In the text on block tridiagonal solving, under what condition does BlockTridiagonalSolve become comparable in speed to LinearSolve?

====== EXTRACTED TEXT

Basic implementation
Here is a function BlockTridiagonalSolve that takes three lists of blocks (diag, lower and upper) and a list of vector pieces (vec) and solves the corresponding linear system:
BlockTridiagonalSolve[diag_?(ArrayQ[#, 3] &), lower_?(ArrayQ[#, 3] &), upper_?(ArrayQ[#, 3] &), vec_?MatrixQ] := Module[{a, i, n = Length[diag], d = diag, v = vec}, For[i = 1, i < n, i++, a = lower[[i]].Inverse[d[[i]]]; d[[i + 1]] -= a.upper[[i]]; v[[i + 1]] -= a.v[[i]]]; v[[n]] = Inverse[d[[n]]].v[[n]]; For[i = n - 1, i > 0, i--, v[[i]] = Inverse[d[[i]]].(v[[i]] - upper[[i]].v[[i + 1]])]; v]
To see it in action you can use the following piece of code:
nBlocks = 50; blockSize = 10; diag = DiagonalMatrix /@ RandomReal[{-1, 1}, {nBlocks, blockSize}]; lower = RandomReal[1, {nBlocks - 1, blockSize, blockSize}]; upper = RandomReal[-1, {nBlocks - 1, blockSize, blockSize}]; vec = RandomReal[{-1, 1}, {nBlocks, blockSize}]; trimat = SparseArray[{ Band[{1, 1}] -> diag, Band[{blockSize + 1, 1}] -> lower, Band[{1, blockSize + 1}] -> upper}]; bts = BlockTridiagonalSolve[diag, lower, upper, vec]; ls = LinearSolve[trimat, Flatten[vec]]; maxError = Max[Abs[Flatten[bts] - ls]]
Note that BlockTridiagonalSolve is slower than LinearSolve for small inputs, and grows comparable only for large blockSize values.

============
====== STORED DATA

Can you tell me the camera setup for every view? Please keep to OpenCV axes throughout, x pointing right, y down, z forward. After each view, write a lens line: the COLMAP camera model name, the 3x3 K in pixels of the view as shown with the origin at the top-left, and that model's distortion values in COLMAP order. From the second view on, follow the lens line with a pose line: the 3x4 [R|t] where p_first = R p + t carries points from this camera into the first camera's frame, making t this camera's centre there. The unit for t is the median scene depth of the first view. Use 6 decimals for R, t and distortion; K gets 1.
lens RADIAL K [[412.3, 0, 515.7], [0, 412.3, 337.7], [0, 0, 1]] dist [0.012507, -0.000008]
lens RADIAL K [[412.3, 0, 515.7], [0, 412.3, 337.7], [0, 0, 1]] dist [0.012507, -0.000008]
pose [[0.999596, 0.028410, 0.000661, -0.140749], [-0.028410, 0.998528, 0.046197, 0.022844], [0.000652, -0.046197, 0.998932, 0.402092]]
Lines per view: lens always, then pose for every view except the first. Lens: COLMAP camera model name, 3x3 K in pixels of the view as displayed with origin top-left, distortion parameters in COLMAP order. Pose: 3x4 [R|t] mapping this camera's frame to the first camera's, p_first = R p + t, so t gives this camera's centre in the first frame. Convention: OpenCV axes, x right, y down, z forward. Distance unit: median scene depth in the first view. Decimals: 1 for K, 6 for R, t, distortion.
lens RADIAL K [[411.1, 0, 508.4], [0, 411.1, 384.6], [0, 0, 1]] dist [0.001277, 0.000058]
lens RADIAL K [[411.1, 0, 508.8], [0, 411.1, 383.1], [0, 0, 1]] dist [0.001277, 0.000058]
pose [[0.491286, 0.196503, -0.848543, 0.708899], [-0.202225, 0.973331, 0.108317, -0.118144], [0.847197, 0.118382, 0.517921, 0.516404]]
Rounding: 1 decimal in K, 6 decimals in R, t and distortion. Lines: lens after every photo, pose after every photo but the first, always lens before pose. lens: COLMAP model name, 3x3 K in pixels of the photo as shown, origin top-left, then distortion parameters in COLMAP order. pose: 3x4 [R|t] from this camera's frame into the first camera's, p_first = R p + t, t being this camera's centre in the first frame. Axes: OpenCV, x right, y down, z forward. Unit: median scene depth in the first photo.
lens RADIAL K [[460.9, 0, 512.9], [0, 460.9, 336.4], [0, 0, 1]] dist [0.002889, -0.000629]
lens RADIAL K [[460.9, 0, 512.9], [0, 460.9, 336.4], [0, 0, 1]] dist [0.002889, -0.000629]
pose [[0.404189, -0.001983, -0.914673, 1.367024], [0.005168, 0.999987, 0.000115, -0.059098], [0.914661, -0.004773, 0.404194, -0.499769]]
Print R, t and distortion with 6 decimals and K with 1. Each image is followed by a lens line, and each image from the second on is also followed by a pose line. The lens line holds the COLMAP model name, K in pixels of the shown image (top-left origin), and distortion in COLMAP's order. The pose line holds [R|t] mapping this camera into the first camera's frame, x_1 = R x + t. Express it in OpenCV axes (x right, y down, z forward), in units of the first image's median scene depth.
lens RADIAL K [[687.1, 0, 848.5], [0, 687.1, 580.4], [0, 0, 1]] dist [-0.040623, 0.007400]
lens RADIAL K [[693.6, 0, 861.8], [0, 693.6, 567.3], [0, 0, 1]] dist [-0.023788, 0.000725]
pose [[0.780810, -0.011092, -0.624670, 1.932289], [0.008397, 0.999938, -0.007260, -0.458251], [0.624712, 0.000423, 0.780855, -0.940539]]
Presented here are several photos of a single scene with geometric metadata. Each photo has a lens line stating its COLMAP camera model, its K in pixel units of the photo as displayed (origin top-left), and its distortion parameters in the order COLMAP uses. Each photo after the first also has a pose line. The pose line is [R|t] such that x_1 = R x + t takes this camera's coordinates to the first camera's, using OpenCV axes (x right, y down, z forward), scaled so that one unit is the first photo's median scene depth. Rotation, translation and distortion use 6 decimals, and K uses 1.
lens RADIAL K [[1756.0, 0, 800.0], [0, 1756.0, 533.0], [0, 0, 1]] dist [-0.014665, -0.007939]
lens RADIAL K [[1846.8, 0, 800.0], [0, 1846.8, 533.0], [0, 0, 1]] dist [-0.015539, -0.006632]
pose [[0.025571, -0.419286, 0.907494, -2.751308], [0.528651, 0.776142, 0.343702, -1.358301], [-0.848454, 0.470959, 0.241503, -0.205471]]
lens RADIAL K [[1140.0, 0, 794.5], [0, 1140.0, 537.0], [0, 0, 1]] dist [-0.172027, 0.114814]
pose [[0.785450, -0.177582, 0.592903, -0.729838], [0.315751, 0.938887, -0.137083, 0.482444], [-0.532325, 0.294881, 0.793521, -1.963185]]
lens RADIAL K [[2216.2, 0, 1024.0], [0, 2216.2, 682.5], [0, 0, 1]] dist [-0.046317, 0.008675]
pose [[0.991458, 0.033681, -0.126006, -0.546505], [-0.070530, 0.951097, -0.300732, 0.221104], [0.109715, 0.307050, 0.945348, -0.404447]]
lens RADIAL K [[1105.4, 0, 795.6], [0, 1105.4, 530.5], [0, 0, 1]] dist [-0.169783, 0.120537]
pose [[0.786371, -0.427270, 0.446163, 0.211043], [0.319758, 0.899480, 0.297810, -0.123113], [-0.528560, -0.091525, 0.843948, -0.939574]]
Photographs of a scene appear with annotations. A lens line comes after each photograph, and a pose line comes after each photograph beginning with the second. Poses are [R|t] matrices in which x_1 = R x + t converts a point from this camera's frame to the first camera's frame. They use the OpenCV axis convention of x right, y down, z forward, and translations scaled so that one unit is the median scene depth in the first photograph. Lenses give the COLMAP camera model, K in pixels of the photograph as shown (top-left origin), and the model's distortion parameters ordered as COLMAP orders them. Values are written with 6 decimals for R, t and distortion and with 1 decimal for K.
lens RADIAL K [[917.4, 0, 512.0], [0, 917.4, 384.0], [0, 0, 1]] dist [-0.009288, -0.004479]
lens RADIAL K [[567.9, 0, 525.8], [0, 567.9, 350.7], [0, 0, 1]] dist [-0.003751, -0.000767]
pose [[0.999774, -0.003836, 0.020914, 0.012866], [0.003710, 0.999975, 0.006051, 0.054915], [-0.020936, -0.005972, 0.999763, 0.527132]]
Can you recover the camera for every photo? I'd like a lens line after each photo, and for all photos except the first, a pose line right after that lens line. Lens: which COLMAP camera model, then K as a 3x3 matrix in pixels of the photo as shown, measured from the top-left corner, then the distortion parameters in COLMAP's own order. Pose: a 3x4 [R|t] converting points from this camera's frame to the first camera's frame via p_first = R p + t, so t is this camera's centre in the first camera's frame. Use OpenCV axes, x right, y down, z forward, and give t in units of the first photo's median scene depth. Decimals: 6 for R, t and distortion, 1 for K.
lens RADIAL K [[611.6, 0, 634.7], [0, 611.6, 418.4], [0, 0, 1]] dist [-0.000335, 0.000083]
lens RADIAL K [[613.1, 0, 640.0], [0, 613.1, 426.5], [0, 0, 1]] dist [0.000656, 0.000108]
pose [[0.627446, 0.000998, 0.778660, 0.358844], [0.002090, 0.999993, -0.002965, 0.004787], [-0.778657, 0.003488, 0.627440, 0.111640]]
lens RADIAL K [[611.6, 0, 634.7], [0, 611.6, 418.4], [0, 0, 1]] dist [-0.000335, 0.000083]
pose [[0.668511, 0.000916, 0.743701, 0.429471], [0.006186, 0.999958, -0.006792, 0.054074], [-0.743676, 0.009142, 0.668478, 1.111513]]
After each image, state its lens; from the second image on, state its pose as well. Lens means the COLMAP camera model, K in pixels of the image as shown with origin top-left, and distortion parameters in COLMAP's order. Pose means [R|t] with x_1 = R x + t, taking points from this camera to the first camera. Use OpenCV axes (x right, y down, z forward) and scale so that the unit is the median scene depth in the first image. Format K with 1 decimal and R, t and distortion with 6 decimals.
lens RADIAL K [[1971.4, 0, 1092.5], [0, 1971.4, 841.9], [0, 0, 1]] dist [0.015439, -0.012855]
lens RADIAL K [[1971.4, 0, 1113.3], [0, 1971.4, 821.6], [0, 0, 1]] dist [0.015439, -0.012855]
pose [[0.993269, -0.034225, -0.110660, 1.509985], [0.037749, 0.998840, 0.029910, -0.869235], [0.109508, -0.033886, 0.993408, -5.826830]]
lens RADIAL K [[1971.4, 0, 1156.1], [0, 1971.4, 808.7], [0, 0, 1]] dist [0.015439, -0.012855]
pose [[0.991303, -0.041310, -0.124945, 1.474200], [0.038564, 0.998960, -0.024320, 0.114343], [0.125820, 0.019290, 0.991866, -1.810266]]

============

◆ WRITTEN SOLUTION ◆
Only for large blockSize values.